Q: Do you feel like you’re doing the work you want to now?
A: I am now. When you’re thinking about building an agency, first really get to know yourself. Decide how and if you want to grow and build your dream job from there.
I was salty for a bit that as the business grew I did less and less design work, but now I realize I’m getting a lot more fulfillment from growing the team. Them loving their workplace really fills my cup.
So ask yourself: In a perfect world, what makes you excited?
But you know, also be ok with the fact you won’t be doing 100% of the work that you love.
Q: How are you finding your work/life balance?
A: I have a really high tolerance for pain. I work about 80 hours a week, but I’m looking at what I can take out. I don’t always have to grind grind grind!
My team actually helps me a lot with my own time management. They’ve been known to yell at me to get off Slack and enjoy my time off!
There’s also this model of a clock to help you visualize time management.
You have 24 hours in a day.
- Work (tasks, errands, career, etc) = 11 hours
- Personal life (sleep, yoga, showers, etc) = 10 hours
- Relationships (family, friends, quality time, etc) = 3 hours
If work is needing extra attention, you can borrow from any of the buckets you’d like, but it may lead to your failing health or your failing marriage. Finding the balance in your day is so important and I’m working on mine!
Q: Where do you even begin to hire someone?

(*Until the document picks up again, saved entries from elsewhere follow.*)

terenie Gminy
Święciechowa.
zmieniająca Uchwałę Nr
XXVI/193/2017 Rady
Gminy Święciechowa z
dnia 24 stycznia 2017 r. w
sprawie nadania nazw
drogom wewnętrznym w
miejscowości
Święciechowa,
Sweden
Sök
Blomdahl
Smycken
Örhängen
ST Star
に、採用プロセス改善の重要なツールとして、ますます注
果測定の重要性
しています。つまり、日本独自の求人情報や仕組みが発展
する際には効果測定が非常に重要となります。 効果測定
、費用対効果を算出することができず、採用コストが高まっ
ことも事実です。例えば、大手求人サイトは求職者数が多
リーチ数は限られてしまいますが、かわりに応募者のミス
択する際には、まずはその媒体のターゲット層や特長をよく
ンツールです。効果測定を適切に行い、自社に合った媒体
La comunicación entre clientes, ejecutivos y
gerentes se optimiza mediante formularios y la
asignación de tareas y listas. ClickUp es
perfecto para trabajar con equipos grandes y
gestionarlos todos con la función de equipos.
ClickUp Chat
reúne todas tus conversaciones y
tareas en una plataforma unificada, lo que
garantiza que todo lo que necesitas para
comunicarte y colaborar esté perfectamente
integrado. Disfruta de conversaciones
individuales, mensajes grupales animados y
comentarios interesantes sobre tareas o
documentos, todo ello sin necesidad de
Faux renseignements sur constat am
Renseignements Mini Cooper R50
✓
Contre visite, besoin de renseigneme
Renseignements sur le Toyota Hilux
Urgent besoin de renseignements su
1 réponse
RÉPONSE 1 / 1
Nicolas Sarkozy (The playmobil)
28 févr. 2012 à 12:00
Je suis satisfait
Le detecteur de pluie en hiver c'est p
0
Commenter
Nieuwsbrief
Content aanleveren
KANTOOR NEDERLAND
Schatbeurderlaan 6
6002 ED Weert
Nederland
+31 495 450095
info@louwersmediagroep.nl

A: 100% of the designers we hired came from our network. I’ve only hired one person from LinkedIn.
Hiring is a long long process. You have to really spend time with them to make sure their values align with yours so that it isn’t a total leap of faith.

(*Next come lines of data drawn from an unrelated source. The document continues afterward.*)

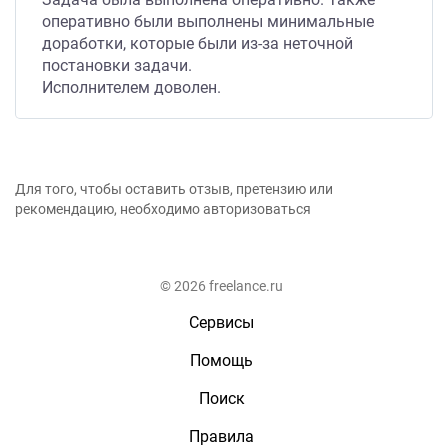
оперативно были выполнены минимальные
доработки, которые были из-за неточной
постановки задачи.
Исполнителем доволен.
Для того, чтобы оставить отзыв, претензию или
рекомендацию, необходимо авторизоваться
© 2026 freelance.ru
Сервисы
Помощь
Поиск
Правила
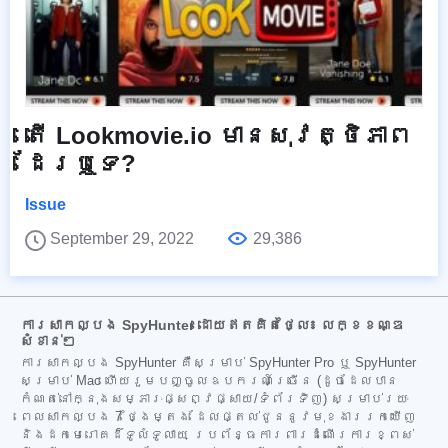
តើ Lookmovie.io មានសុវត្ថិភាព
ដែរឬទេ?
Issue
September 29, 2022
29,386
ការសាកល្បង SpyHunter ដោយឥតគិតថ្លៃ៖ លក្ខខណ្ឌ
សំខាន់ៗ
ការសាកល្បង SpyHunter គឺសម្រាប់ SpyHunter Pro ឬ SpyHunter
សម្រាប់ Mac ហើយរួមបញ្ចូលឧបករណ៍ច្រើន (ដូចដែលបាន
កំណត់នៅក្នុងសម្ភារៈផ្សព្វផ្សាយ/ទំព័រទិញ) សម្រាប់រយៈ
ពេលសាកល្បង 7 ថ្ងៃម្តង ដែលផ្តល់ជូននូវមុខងាររកឃើញ
និងដកមេរោគដ៏ទូលំទូលាយ ប្រព័ន្ធការពារដំណើរការខ្ពស់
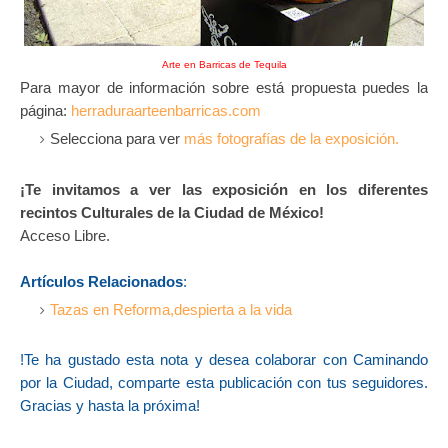
Arte en Barricas de Tequila
Para mayor de información sobre está propuesta puedes la
página:
herraduraarteenbarricas.com
Selecciona para ver
más fotografías de la exposición.
¡Te invitamos a ver las exposición en los diferentes
recintos Culturales de la Ciudad de México!
Acceso Libre.
Artículos Relacionados
:
Tazas en Reforma,despierta a la vida
!Te ha gustado esta nota y desea colaborar con Caminando
por la Ciudad, comparte esta publicación con tus seguidores.
Gracias y hasta la próxima!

Q: Where do you go to recruit?
A: We use our social media channels a lot.
We also send emails to our peers. In Columbus, one role that is harder to fill is for an account manager, did you know that!? Anyway, we ask our peers if they recently interviewed someone that wasn’t quite the right fit for them but is still a strong candidate, or if someone recently left the company. If they can connect us, great!

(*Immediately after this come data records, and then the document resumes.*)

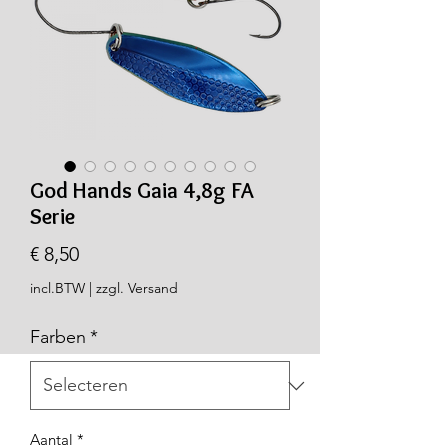
God Hands Gaia 4,8g FA
Serie
Prijs
€ 8,50
incl.BTW
|
zzgl. Versand
Farben
*
Aantal
*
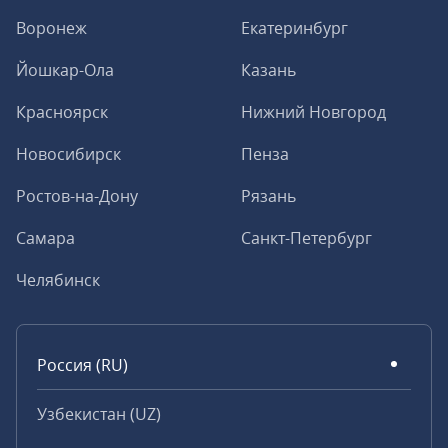
Воронеж
Екатеринбург
Йошкар-Ола
Казань
Красноярск
Нижний Новгород
Новосибирск
Пенза
Ростов-на-Дону
Рязань
Самара
Санкт-Петербург
Челябинск
Россия (RU)
Узбекистан (UZ)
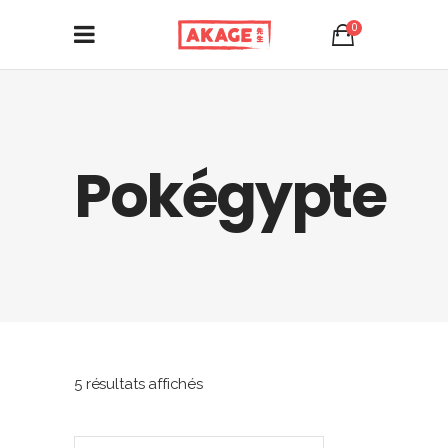
0
Pokégypte
Trié
5 résultats affichés
par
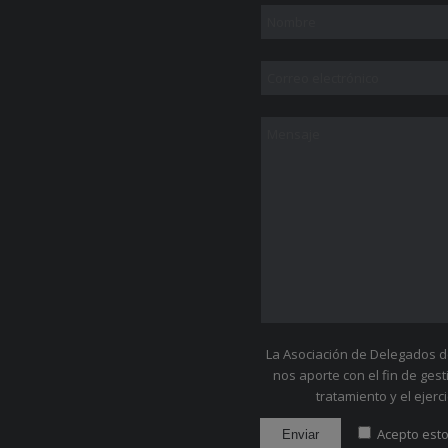
La Asociación de Delegados de
nos aporte con el fin de ges
tratamiento y el ejer
Acepto esto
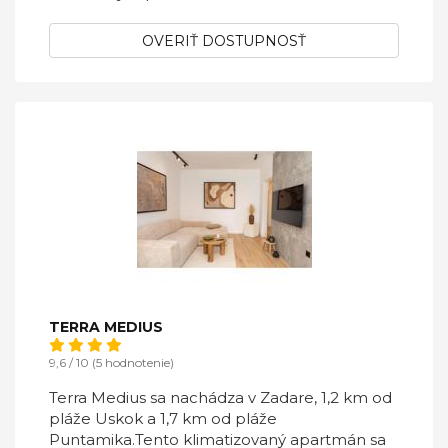
OVERIŤ DOSTUPNOSŤ
TERRA MEDIUS
9,6 / 10 (5 hodnotenie)
Terra Medius sa nachádza v Zadare, 1,2 km od
pláže Uskok a 1,7 km od pláže
Puntamika.Tento klimatizovaný apartmán sa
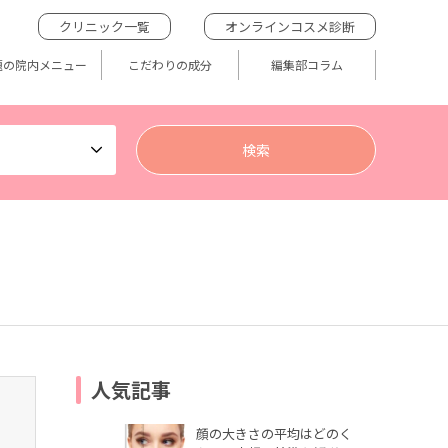
クリニック一覧
オンラインコスメ診断
題の院内メニュー
こだわりの成分
編集部コラム
人気記事
顔の大きさの平均はどのく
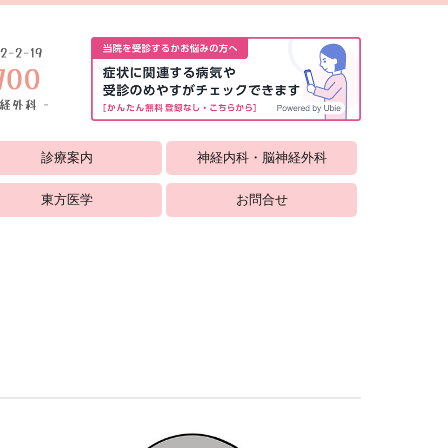
診療案内
神経内科・脳神経外科
東方医学
お問合せ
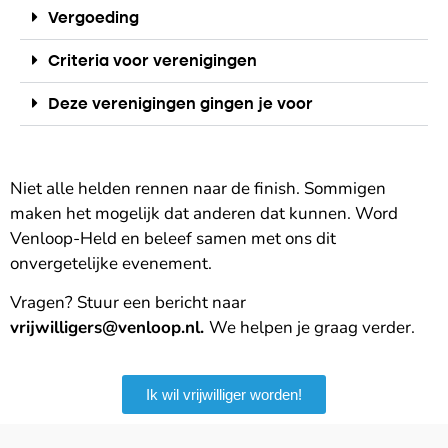
Vergoeding
Criteria voor verenigingen
Deze verenigingen gingen je voor
Niet alle helden rennen naar de finish. Sommigen
maken het mogelijk dat anderen dat kunnen. Word
Venloop-Held en beleef samen met ons dit
onvergetelijke evenement.
Vragen? Stuur een bericht naar
vrijwilligers@venloop.nl.
W
e helpen je graag verder.
Ik wil vrijwilliger worden!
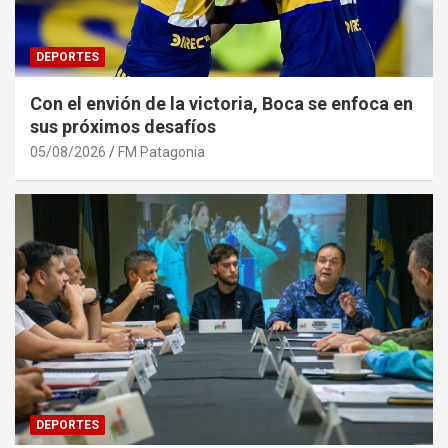
DEPORTES
Con el envión de la victoria, Boca se enfoca en
sus próximos desafíos
05/08/2026
FM Patagonia
DEPORTES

I keep up a good connection with professors at the local colleges to be connected to up and coming designers.
Really at the end of the day, it’s all relationship driven.
Q: You work with a few startups- have you ever taken equity for compensation?
A: So we do more work with organizations that support startups. We sometimes do discounted work but never spec work. But no, we’ve never taken equity in a startup.
Q: Are there any myths you want to dispel about starting an agency that we haven’t covered?
It’s a myth that it’s ridiculously difficult. Anyone can do it if they work hard and are resilient. The difficult part is finding enjoyment in it and ensuring your new role aligns with your personal values
Does work/life balance get any better? I think sleep is the new status symbol. If you can just go to sleep at a decent hour and not feel stressed, you’ve made it. I need to structure my time and work better!
What about the rest of the team? Do you have to sleep in the office to be a successful designer? No!! There’s a horrible myth that the only way to be a designer is to constantly grind. Absolutely not. And it’s the responsibility of the management team and owners at agencies to keep this from happening.
Final thought- use creative strategy for your own business! You have to think about how a service or a system takes the weight off you rather than put more on. We created a Zoco wiki as a resource so everything isn’t just all in our own heads. It helps with training new hires and with streamlining and improving our process.
Q: What made you decide that you wanted to make an agency?
A: We get a great number of awesome opportunities that I couldn’t tackle alone. I need the help of an awesome team to achieve everything I want to. I also really enjoy working with the same consistent crew each day.
Lacey’s final nuggets of wisdom:
Hey, sometimes those clients perceptions you think you see are just your own head trash. Just show who you are and people will come.